SUPPLIED RECORDS »
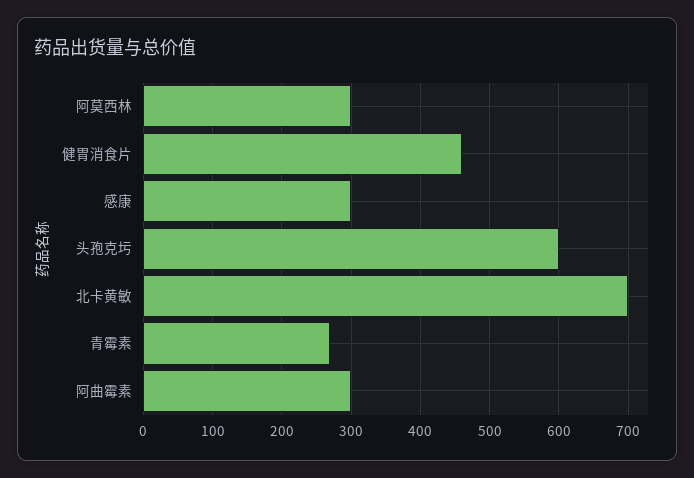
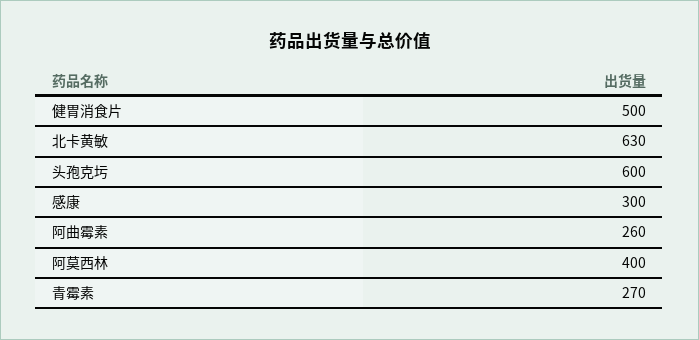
  {
-   "阿莫西林": 300,
+   "阿莫西林": 400,
-   "健胃消食片": 460,
+   "健胃消食片": 500,
    "感康": 300,
    "头孢克圬": 600,
-   "北卡黄敏": 700,
+   "北卡黄敏": 630,
    "青霉素": 270,
-   "阿曲霉素": 300
+   "阿曲霉素": 260
  }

PROMPT »
What you return should match the records line for line, minus the pictures.

SOLUTION TO THIS EXERCISE »
  {
-   "阿莫西林": 300,
+   "阿莫西林": 400,
-   "健胃消食片": 460,
+   "健胃消食片": 500,
    "感康": 300,
    "头孢克圬": 600,
-   "北卡黄敏": 700,
+   "北卡黄敏": 630,
    "青霉素": 270,
-   "阿曲霉素": 300
+   "阿曲霉素": 260
  }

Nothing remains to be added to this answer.